= Kingsmill Eyre =

Kingsmill Eyre (23 May 1682–1743) was Secretary of Chelsea Hospital, a garden designer, and the patentee of a process for making iron.

==Family==
Kingsmill was the youngest of five children of Samuel and Martha Eyre of New House, Whiteparish, Wiltshire. His elder brother was Robert Eyre, Solicitor-General in 1708–10 and then Chief Justice of the Common Pleas in 1725–35.

==Career==
His mother was looking for a place of employment for him in 1702, and sought the help of John Locke, the philosopher. He had served eight years (including time in Holland) as an apprentice to a Mr Chitty, a merchant, supplying stores to the Navy Board. The outcome of this has not been discovered.

Somehow, Eyre entered the circle of Robert Walpole; the point of contact may have been his brother Robert. This led to Eyre's appointment as Agent to the Four Companies of Invalids of Chelsea Hospital in 1716, a post in the gift of Walpole as its treasurer. This was followed in 1718 by his appointment as Secretary to the Commissioners of Chelsea College.

→ BRIEF 1: In the biography of Kingsmill Eyre, to what post was he appointed in 1716?
→ BRIEF 2: Carry on the biography of Kingsmill Eyre, beginning after its final sentence.

Stored items
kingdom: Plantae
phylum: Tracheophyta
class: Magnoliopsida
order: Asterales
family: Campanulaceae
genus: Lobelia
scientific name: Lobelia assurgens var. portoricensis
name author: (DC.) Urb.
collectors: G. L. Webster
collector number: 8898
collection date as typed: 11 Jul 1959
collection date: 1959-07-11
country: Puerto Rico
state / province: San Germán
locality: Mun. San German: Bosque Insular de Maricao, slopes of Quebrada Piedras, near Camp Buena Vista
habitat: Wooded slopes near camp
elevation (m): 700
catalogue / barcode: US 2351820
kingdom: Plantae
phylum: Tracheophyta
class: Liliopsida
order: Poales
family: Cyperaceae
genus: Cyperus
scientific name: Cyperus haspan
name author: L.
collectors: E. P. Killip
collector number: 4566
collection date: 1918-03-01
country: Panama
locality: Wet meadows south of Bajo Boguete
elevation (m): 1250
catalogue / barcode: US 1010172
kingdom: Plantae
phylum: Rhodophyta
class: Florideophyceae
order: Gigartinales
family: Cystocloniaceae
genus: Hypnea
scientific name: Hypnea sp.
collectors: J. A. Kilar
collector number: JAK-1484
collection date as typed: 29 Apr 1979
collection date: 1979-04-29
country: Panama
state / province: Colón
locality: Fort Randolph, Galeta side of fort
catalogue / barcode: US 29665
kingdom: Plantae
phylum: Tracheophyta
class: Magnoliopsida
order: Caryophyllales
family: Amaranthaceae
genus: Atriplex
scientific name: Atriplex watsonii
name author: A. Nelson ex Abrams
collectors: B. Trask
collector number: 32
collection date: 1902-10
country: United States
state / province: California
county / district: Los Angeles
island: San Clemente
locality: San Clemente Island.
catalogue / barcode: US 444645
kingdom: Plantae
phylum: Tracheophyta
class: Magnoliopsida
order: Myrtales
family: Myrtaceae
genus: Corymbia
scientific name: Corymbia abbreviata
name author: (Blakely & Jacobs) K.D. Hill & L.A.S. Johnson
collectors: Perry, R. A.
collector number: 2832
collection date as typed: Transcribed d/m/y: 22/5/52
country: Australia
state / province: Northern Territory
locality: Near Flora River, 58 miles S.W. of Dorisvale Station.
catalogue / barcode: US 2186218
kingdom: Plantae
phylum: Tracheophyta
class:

→ YOUR RESPONSE 1: Agent to the Four Companies of Invalids of Chelsea Hospital.

→ YOUR RESPONSE 2:
In this period, Eyre was responsible for laying out the garden at Walpole's Norfolk mansion at Houghton. He may also have designed other gardens during the 1720s.

During the 1720s, Eyre became involved in the iron-making project of William Wood, whose son had obtained a patent for a method of making iron in an air furnace using mineral coal in 1727. This was followed by another to Wood himself in 1728 for something similar, but the enterprise collapsed because Wood was unable to perform what he promised. How deeply Eyre was involved is not clear, but in 1736, he took out a similar patent in his own name.

In May, 1726 he was elected a Fellow of the Royal Society.